##### Data in this exercise

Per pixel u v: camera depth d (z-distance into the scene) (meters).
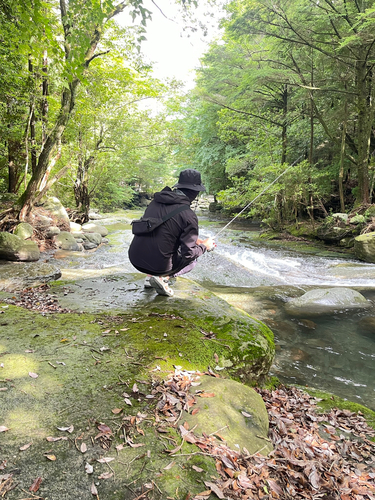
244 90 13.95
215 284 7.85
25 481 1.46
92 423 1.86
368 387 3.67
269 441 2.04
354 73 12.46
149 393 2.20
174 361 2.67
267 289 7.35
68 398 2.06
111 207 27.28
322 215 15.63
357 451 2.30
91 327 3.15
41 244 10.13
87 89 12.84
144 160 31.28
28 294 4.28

##########

▶ **Work to complete**: The pictures stay out; copy the rest of the data word for word.

▶ **Answer to the problem**:
Per pixel u v: camera depth d (z-distance into the scene) (meters).
244 90 13.95
215 284 7.85
25 481 1.46
92 423 1.86
368 387 3.67
269 441 2.04
354 73 12.46
149 393 2.20
174 361 2.67
267 289 7.35
68 398 2.06
111 207 27.28
322 215 15.63
357 451 2.30
91 327 3.15
41 244 10.13
87 89 12.84
144 160 31.28
28 294 4.28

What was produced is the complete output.